Mas verlangte ebenfalls Entlastungen beim „Finanzausgleich“, in den Katalonien rund 8% seines BIP zugunsten finanzschwächerer Regionen einzahlt.

Nach dem vorläufigen Scheitern der Gespräche in Madrid – Mas trat nicht mit Rajoy gemeinsam vor die Presse, sondern alleine und im Gebäude der Vertretung Kataloniens in der spanischen Hauptstadt – wurde er bei seiner Rückkehr nach Barcelona von über tausend Anhängern gefeiert. Kurz darauf machten bereits die ersten Gerüchte über vorgezogene Neuwahlen die Runde.

Neuwahlen seien in dieser Situation, so Mas, die notwendige Voraussetzung für ein neues Mandat, das auch ein mögliches Referendum über die Unabhängigkeit Kataloniens umfasse. „Eine neue Etappe verlangt eine neue Legitimation“. Das „Votum der Straße“ müsse sich jetzt in „ein Votum an den Urnen“ umsetzen.

In einer Konferenz der Konrad-Adenauer-Stiftung vergangene Woche in Altea hat sich auch Jordi Pujol für den eingeschlagenen Weg der gezielten Eskalation ausgesprochen. Mit Blick auf die Verfassungslage allerdings hinzugefügt, die Unabhängigkeit Kataloniens sei „fast unmöglich“, aber es sei jetzt nötig, „zu kämpfen“, um dringende Reformen zu erreichen und Katalonien finanziell „nicht ersticken zu lassen“. Spanien befinde sich heute deshalb in so großen Problemen, weil es sich in den letzten Jahren „von seiner eigenen Arroganz“ habe leiten lassen.

Es sieht somit nicht danach aus, dass die drei Wahlen dieses Herbstes die politischen Verhältnisse in Spanien leichter machen werden. Sie dürften weder zu einer Unterstützung von Mariano Rajoy und seinem Partido Popular werden, noch zu einem Bekenntnis für die staatliche Einheit Spaniens. „Not schweißt zusammen“ wird eher zum Motto solcher Gruppierungen, die ihre Partikularinteressen durch gemeinsames Vorgehen „gegen Madrid“ durchsetzen wollen.

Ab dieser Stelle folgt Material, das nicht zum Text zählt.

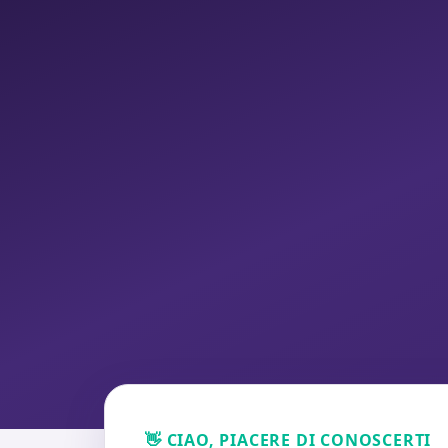
👋 CIAO, PIACERE DI CONOSCERTI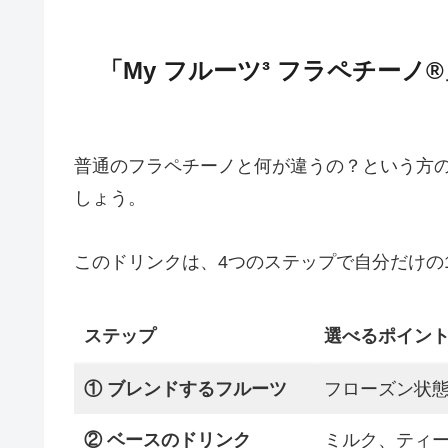
「My フルーツ³ フラペチーノ
普通のフラペチーノと何が違うの？という方
しょう。
このドリンクは、4つのステップで自分だけの
ステップ
選べるポイン
① ブレンドするフルーツ
フローズン状
② ベースのドリンク
ミルク、ティ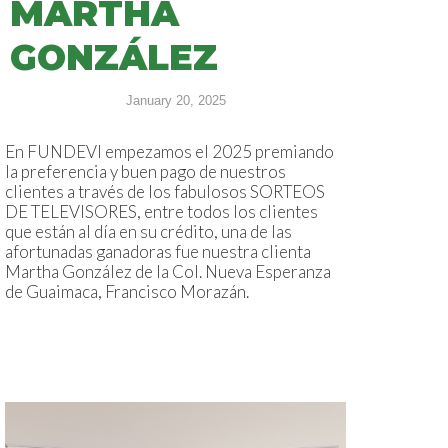
MARTHA
GONZÁLEZ
January 20, 2025
En FUNDEVI empezamos el 2025 premiando
la preferencia y buen pago de nuestros
clientes a través de los fabulosos SORTEOS
DE TELEVISORES, entre todos los clientes
que están al día en su crédito, una de las
afortunadas ganadoras fue nuestra clienta
Martha González de la Col. Nueva Esperanza
de Guaimaca, Francisco Morazán.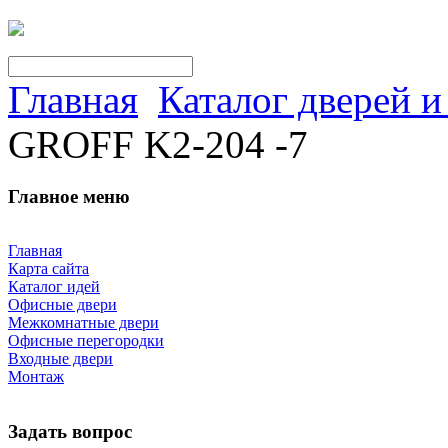
Главная
Каталог дверей 
GROFF K2-204 -7
Главное меню
Главная
Карта сайта
Каталог идей
Офисные двери
Межкомнатные двери
Офисные перегородки
Входные двери
Монтаж
Задать вопрос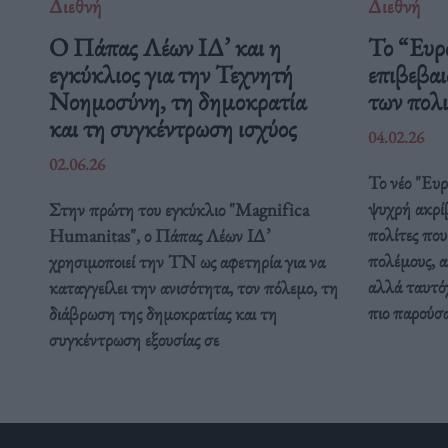
Διεθνή
Διεθνή
Ο Πάπας Λέων ΙΔ’ και η
Το “Ευρ
εγκύκλιος για την Τεχνητή
επιβεβαι
Νοημοσύνη, τη δημοκρατία
των πολ
και τη συγκέντρωση ισχύος
04.02.26
02.06.26
Το νέο "Ευ
ψυχρή ακρί
Στην πρώτη του εγκύκλιο "Magnifica
πολίτες που
Humanitas", ο Πάπας Λέων ΙΔ’
πολέμους, α
χρησιμοποιεί την ΤΝ ως αφετηρία για να
αλλά ταυτόχ
καταγγείλει την ανισότητα, τον πόλεμο, τη
πιο παρούσ
διάβρωση της δημοκρατίας και τη
συγκέντρωση εξουσίας σε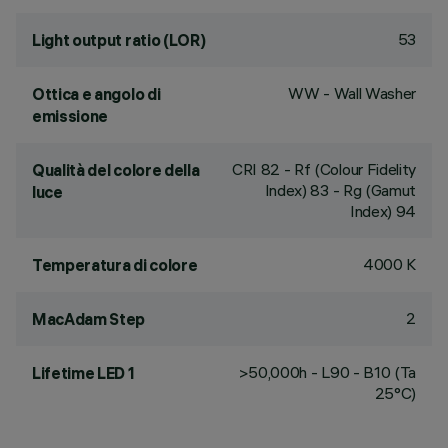
53
Light output ratio (LOR)
WW - Wall Washer
Ottica e angolo di
emissione
CRI
82
- Rf (Colour Fidelity
Qualità del colore della
Index) 83 - Rg (Gamut
luce
Index) 94
4000 K
Temperatura di colore
2
MacAdam Step
>50,000h - L90 - B10 (Ta
Lifetime LED 1
25°C)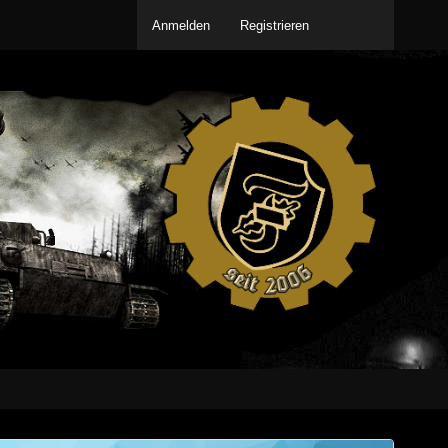
Anmelden
Registrieren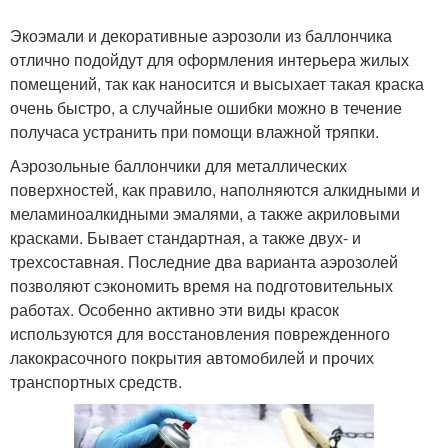
Экоэмали и декоративные аэрозоли из баллончика
отлично подойдут для оформления интерьера жилых
помещений, так как наносится и высыхает такая краска
очень быстро, а случайные ошибки можно в течение
получаса устранить при помощи влажной тряпки.
Аэрозольные баллончики для металлических
поверхностей, как правило, наполняются алкидными и
меламиноалкидными эмалями, а также акриловыми
красками. Бывает стандартная, а также двух- и
трехсоставная. Последние два варианта аэрозолей
позволяют сэкономить время на подготовительных
работах. Особенно активно эти виды красок
используются для восстановления поврежденного
лакокрасочного покрытия автомобилей и прочих
транспортных средств.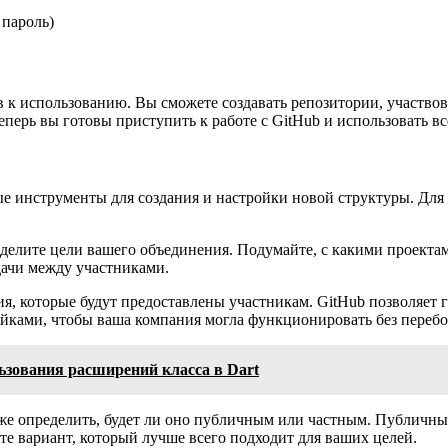
 пароль)
 к использованию. Вы сможете создавать репозитории, участвова
перь вы готовы приступить к работе с GitHub и использовать вс
е инструменты для создания и настройки новой структуры. Для н
делите цели вашего объединения. Подумайте, с какими проектам
дачи между участниками.
, которые будут предоставлены участникам. GitHub позволяет г
ойками, чтобы ваша компания могла функционировать без перебо
зования расширений класса в Dart
кже определить, будет ли оно публичным или частным. Публичны
 вариант, который лучше всего подходит для ваших целей.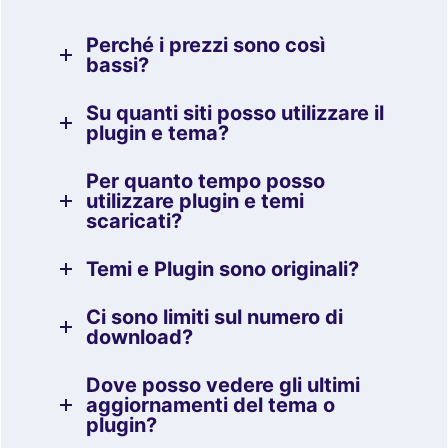
Perché i prezzi sono così
bassi?
Su quanti siti posso utilizzare il
plugin e tema?
Per quanto tempo posso
utilizzare plugin e temi
scaricati?
Temi e Plugin sono originali?
Ci sono limiti sul numero di
download?
Dove posso vedere gli ultimi
aggiornamenti del tema o
plugin?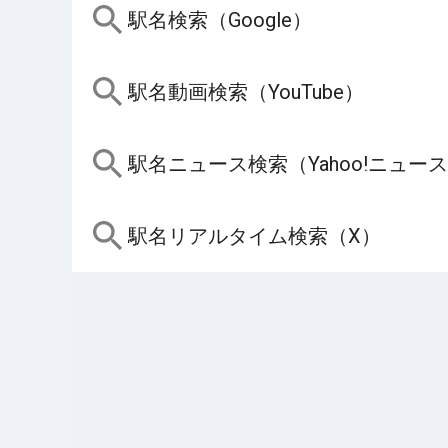
駅名検索（Google）
駅名動画検索（YouTube）
駅名ニュース検索（Yahoo!ニュー
駅名リアルタイム検索（X）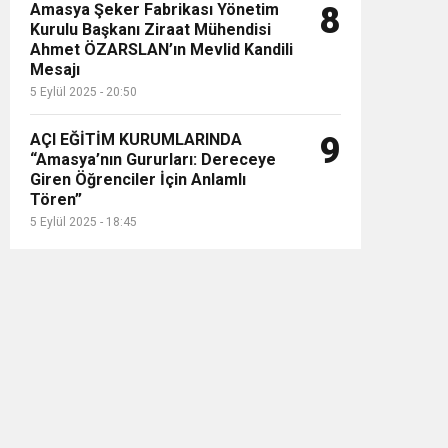
Amasya Şeker Fabrikası Yönetim
8
Kurulu Başkanı Ziraat Mühendisi
Ahmet ÖZARSLAN’ın Mevlid Kandili
Mesajı
5 Eylül 2025 - 20:50
AÇI EĞİTİM KURUMLARINDA
9
“Amasya’nın Gururları: Dereceye
Giren Öğrenciler İçin Anlamlı
Tören”
5 Eylül 2025 - 18:45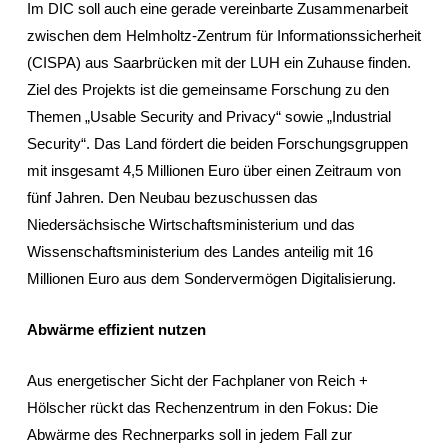
Im DIC soll auch eine gerade vereinbarte Zusammenarbeit
zwischen dem Helmholtz-Zentrum für Informationssicherheit
(CISPA) aus Saarbrücken mit der LUH ein Zuhause finden.
Ziel des Projekts ist die gemeinsame Forschung zu den
Themen „Usable Security and Privacy“ sowie „Industrial
Security“. Das Land fördert die beiden Forschungsgruppen
mit insgesamt 4,5 Millionen Euro über einen Zeitraum von
fünf Jahren. Den Neubau bezuschussen das
Niedersächsische Wirtschaftsministerium und das
Wissenschaftsministerium des Landes anteilig mit 16
Millionen Euro aus dem Sondervermögen Digitalisierung.
Abwärme effizient nutzen
Aus energetischer Sicht der Fachplaner von Reich +
Hölscher rückt das Rechenzentrum in den Fokus: Die
Abwärme des Rechnerparks soll in jedem Fall zur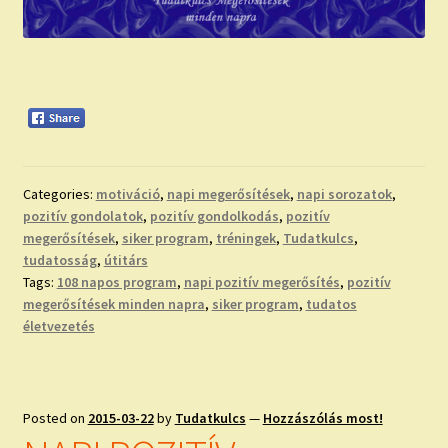
Categories:
motiváció
,
napi megerősítések
,
napi sorozatok
,
pozitív gondolatok
,
pozitív gondolkodás
,
pozitív
megerősítések
,
siker program
,
tréningek
,
Tudatkulcs
,
tudatosság
,
útitárs
Tags:
108 napos program
,
napi pozitív megerősítés
,
pozitív
megerősítések minden napra
,
siker program
,
tudatos
életvezetés
Posted on
2015-03-22
by
Tudatkulcs
—
Hozzászólás most!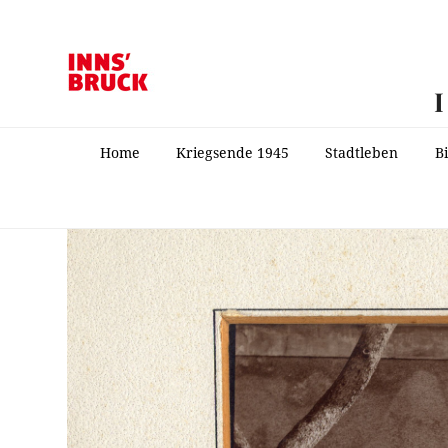
Home
Kriegsende 1945
Stadtleben
B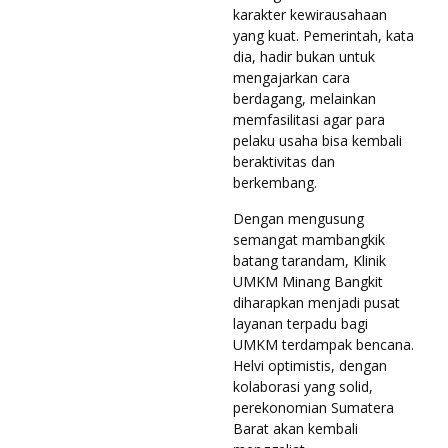
karakter kewirausahaan
yang kuat. Pemerintah, kata
dia, hadir bukan untuk
mengajarkan cara
berdagang, melainkan
memfasilitasi agar para
pelaku usaha bisa kembali
beraktivitas dan
berkembang.
Dengan mengusung
semangat mambangkik
batang tarandam, Klinik
UMKM Minang Bangkit
diharapkan menjadi pusat
layanan terpadu bagi
UMKM terdampak bencana.
Helvi optimistis, dengan
kolaborasi yang solid,
perekonomian Sumatera
Barat akan kembali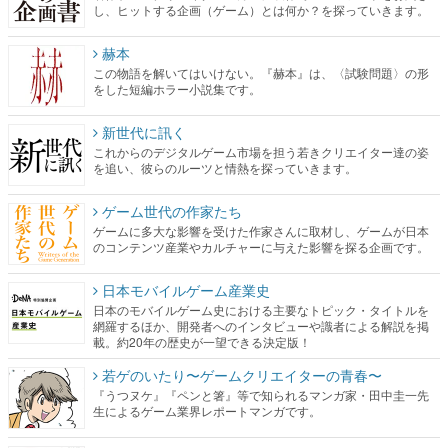
し、ヒットする企画（ゲーム）とは何か？を探っていきます。
赫本
この物語を解いてはいけない。『赫本』は、〈試験問題〉の形
をした短編ホラー小説集です。
新世代に訊く
これからのデジタルゲーム市場を担う若きクリエイター達の姿
を追い、彼らのルーツと情熱を探っていきます。
ゲーム世代の作家たち
ゲームに多大な影響を受けた作家さんに取材し、ゲームが日本
のコンテンツ産業やカルチャーに与えた影響を探る企画です。
日本モバイルゲーム産業史
日本のモバイルゲーム史における主要なトピック・タイトルを
網羅するほか、開発者へのインタビューや識者による解説を掲
載。約20年の歴史が一望できる決定版！
若ゲのいたり〜ゲームクリエイターの青春〜
『うつヌケ』『ペンと箸』等で知られるマンガ家・田中圭一先
生によるゲーム業界レポートマンガです。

Auch Artur Mas geht einen riskanten Weg. Für einen Moment mag er vergessen machen, vor welchen enormen Herausforderungen Katalonien noch steht, und dass die Blütenträume einer prosperierenden, unabhängigen katalanischen Nation unter dem Dach der Europäischen Union Voraussetzungen haben, die er selbst nicht schaffen kann. Aber er weckt jetzt Geister, die er nur schwerlich wieder wird kontrollieren können. Je höher sein Wahlerfolg ausfällt, umso größer wird der Druck auf ihn, „zu liefern“. Kann er das nicht und wachen die Katalanen wieder aus den Träumen auf, blicken sie auf eine Wirklichkeit, die schlimmer ist, als zuvor.

Wenn die Krise, die Spanien jetzt zusätzlich zu erschüttern droht, etwas Gutes hat, dann ist es die Chance eines breiten Dialoges unter den Parteien über die staatlichen Strukturen dieses Landes, die Schaffung von Institutionen, die Partizipation, Interessensausgleich und am Ende einen politischen und gesellschaftlichen Konsens ermöglichen, dessen Fehlen eine der Hauptursachen für die gegenwärtigen Probleme ist.

Ob das gelingt, ist höchst ungewiss. Die Parteivorsitzende der UPyD, Rosa Díez, beschrieb diese Zweifel auf der KAS-Konferenz mit dem Satz: „Es ist bezeichnend, dass es der Einladung einer deutschen Stiftung bedarf, um in Spanien eine Diskussion über diese Themen zu führen“.